The collection of lodges known as Lobuche

A trekker being evacuated by helicopter from Lobuche
We treated him with the bronchodilator albuterol, started him on oxygen, and gave him verapamil, a calcium-channel blocker the helps with pulmonary edema. He didn’t look ill enough to require a helicopter evacuation but he likely couldn’t continue to walk much further. The cost of hiring a horse was 8000 rupee (a little over $100) but the cost of hiring 2 Sherpas was quite a bit less, only 2000 rupee, so rather than pay for a horse they hired the Sherpas. We learned later on our way down that they went to the Himalayan Rescue Association clinic in Periche where he was still quite ill and the physician wanted to helicopter him out but the Russians didn’t want to pay for a helicopter so they compromised and paid for a horse instead. Quite different situation from the US or Europe where they would just chopper you down and deal with the bill afterwards. While treating him, we found out that he had been feeling badly 2 nights before when they were in Lobuche on the way up but continued up anyway, not recognizing how ill he was. They went to EBC and then spent the night in Gorek Shep at 17,000 ft. By the morning he was so ill they basically had to carry him down the next day. He was lucky he wasn’t the second death at Gorek Shep that week, the first being the 23 year old girl I mentioned earlier. One of the things I noticed is the number of people who going trekking at elevation in the Himalayas that don’t learn about altitude illness, how to recognize it, and how to treat it.

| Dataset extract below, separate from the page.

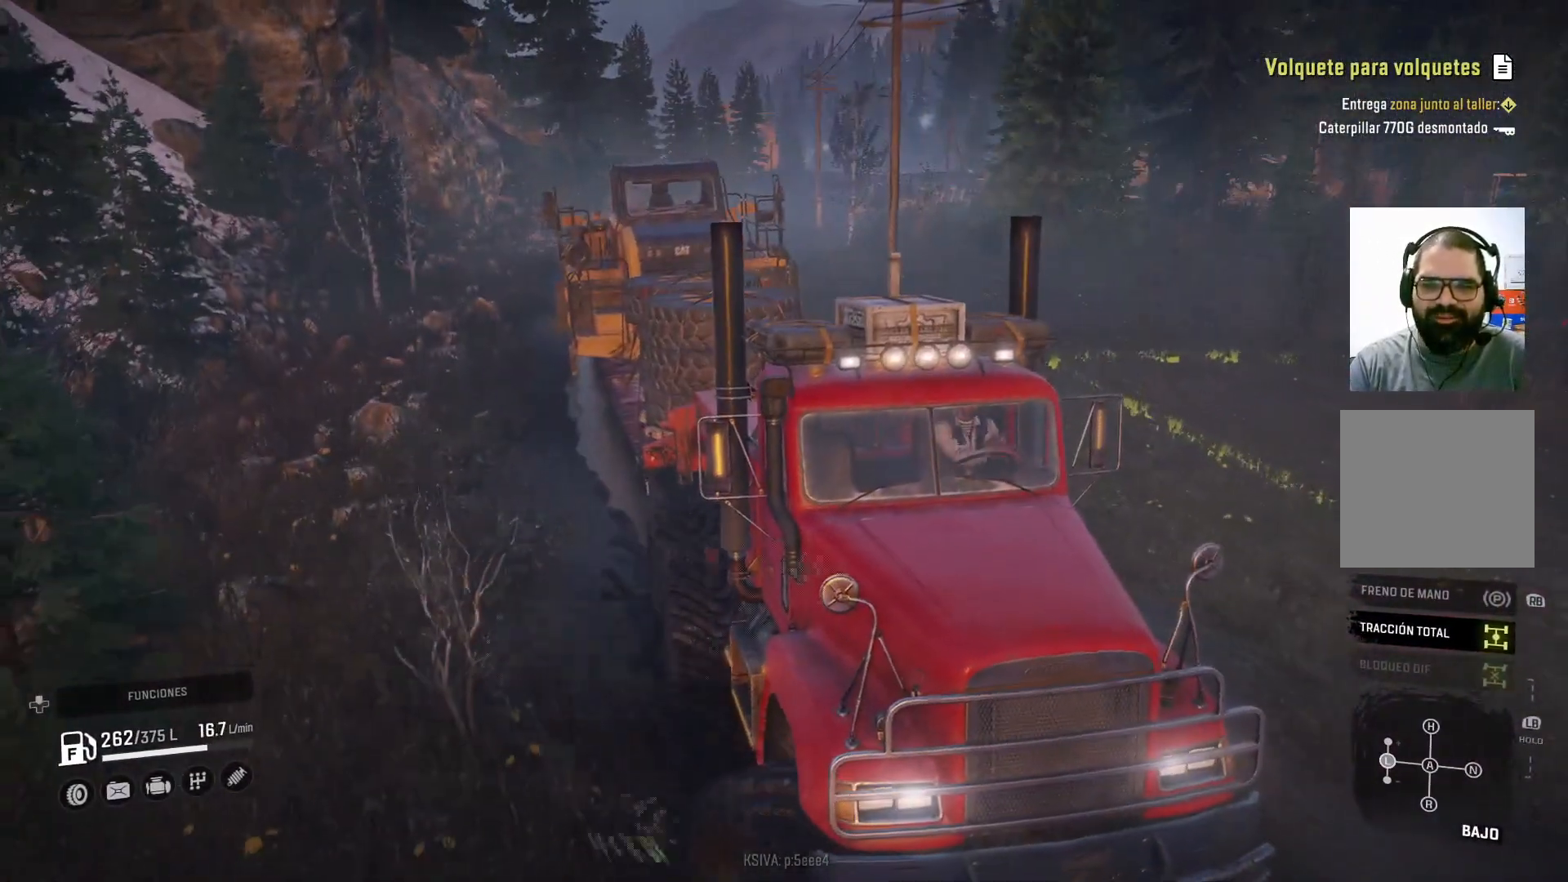
{"buttons": ["R2"], "left_stick": "center", "right_stick": "center", "events": [[100, "left_stick", "center"]]}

Russian trekker being treated for pulmonary edema

Russian trekker with pulmonary edema being carried down by Sherpas
That night I took a small dose of Diamox, 62.5 mg, to help me sleep. I had been having restless sleep for the past few nights and wanted to get a good night sleep before the hard, long day coming tomorrow. The prophylactic dose for AMS is 125-250 mg twice daily, but a small dose can help you sleep better at night. Above 10,000 ft. people start to have Cheyne-Stokes breathing, also known as periodic, breathing while they sleep. This is basically increasingly rapid respirations interspersed by periods of apnea, or lack of breathing. In some people apneic episodes of a minute have been observed. Diamox works by causing a relative acidosis in one’s blood. To compensate for this acidosis, your respiratory center is stimulated to increase ventilations and blow off more CO2 thus decreasing the acidosis caused by the Diamox. The main side effects are parasthesias, or tingling of the hands and feet, increased urination, and your beer and sodas taste flat since it inhibits the enzyme that allows us to perceive the carbonation. With a low dose for sleep you avoid the side effects while still getting more restful sleep. The next day was the culmination of a long-time dream, to see Everest Base Camp and view Mount Everest up close, with my own eyes.